The degenerative cerebellar ataxias comprise a heterogeneous group of disorders whose hallmark clinical feature is ataxia, and this is accompanied, to variable degrees, by additional clinical features that are referable to cerebellar dysfunction [1,2,3,4,5,6]. ET is an exceptionally common neurological disease [22] whose primary motor feature is action tremor [23], although patients often manifest intention tremor [24,25,26], mild gait ataxia [27] and other features of cerebellar dysfunction [28]. In this paper, we review the abundant evidence derived from clinical, neuroimaging and postmortem studies, linking ET to cerebellar dysfunction. Furthermore, we review the combination of clinical, natural history and postmortem features that suggest that ET is neurodegenerative. We then compared the prevalence of ET to the other cerebellar degenerations and conclude that ET is 20 to 45 times more prevalent than all other forms of cerebellar degeneration combined. Given these data, it is logical to conclude that ET is, by far, the most common form of cerebellar degeneration.

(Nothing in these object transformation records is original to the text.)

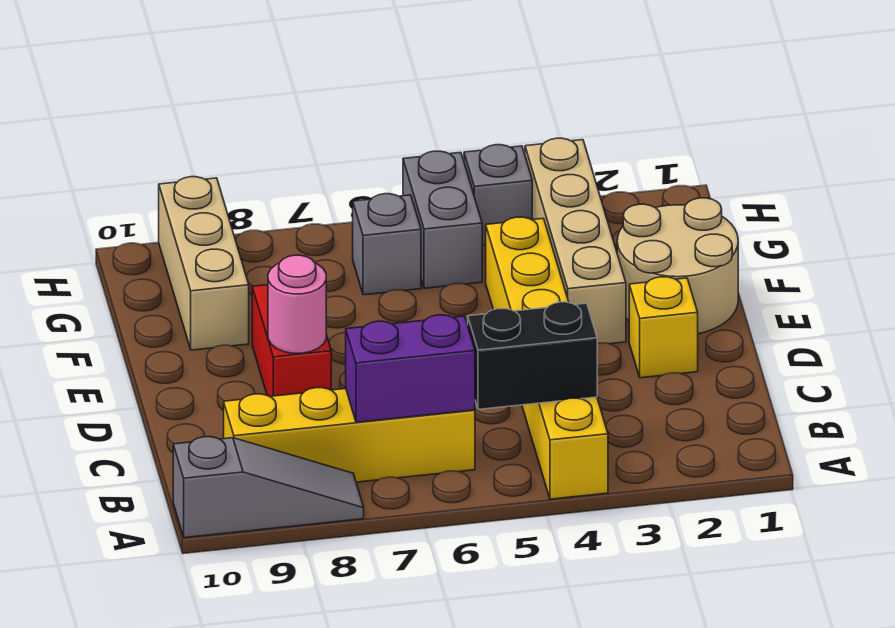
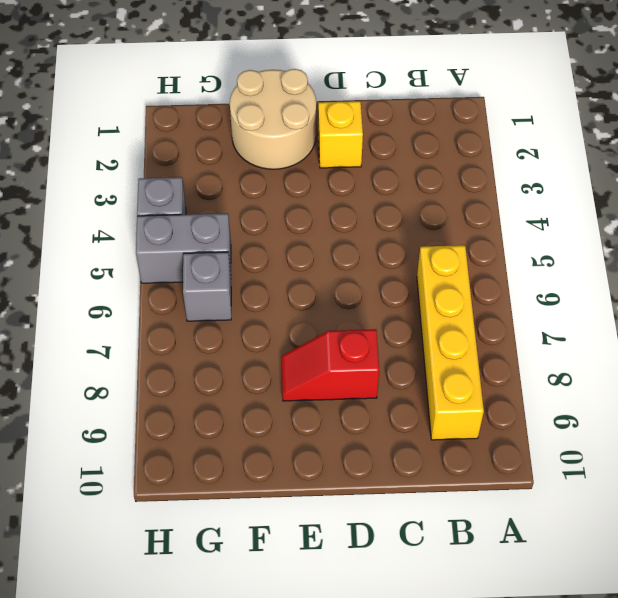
red 1x2 slope [281,329,379,401] -> red 1x2 brick [252,285,331,396]
none -> yellow 1x6 brick [486,217,608,499]
none -> grey 1x3 slope [173,437,364,538]
none -> tan 1x4 brick [525,138,626,344]

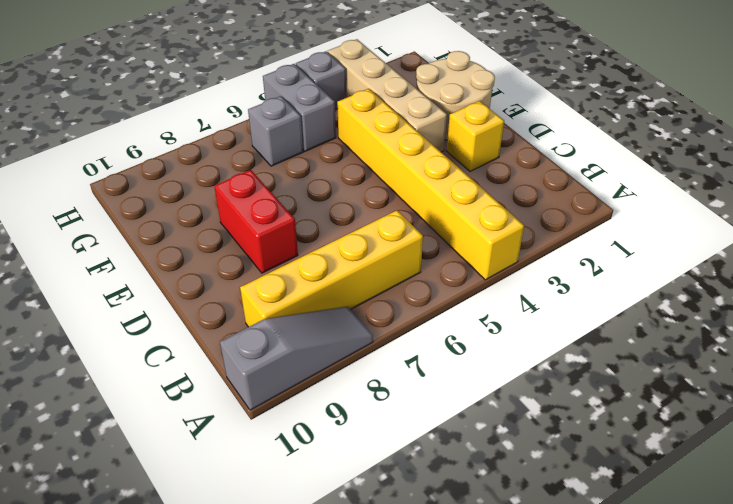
none -> tan 1x3 brick [159,177,249,350]
none -> black 1x2 brick [468,302,597,410]
none -> purple 1x2 brick [346,315,475,422]

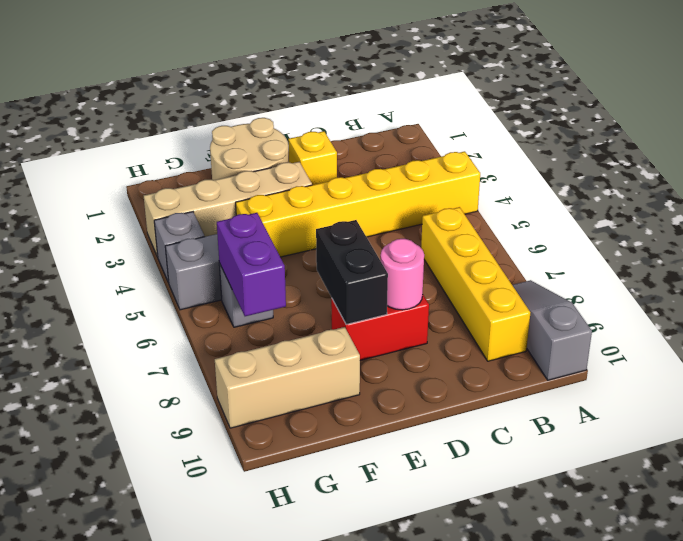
black 1x2 brick [316,220,388,324] -> black 1x2 brick moved to [468,302,597,410]
purple 1x2 brick [217,213,286,316] -> purple 1x2 brick moved to [346,315,475,422]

Disease burden and public health impact are not solely a function of disease prevalence. ET is generally less devastating and is milder than most other forms of cerebellar degeneration, many although not all of which are associated with substantial reductions in life expectancy; nonetheless, tremor in advanced ET cases is severe and debilitating [177,178,179], ET is associated with a poorly-understood dementia [89], and in the limited literature, it is characterized by a modest increase in risk of mortality [175, 180]. Hence from multiple perspectives (i.e., disease prevalence, disease burden) the public health impact of ET is substantial.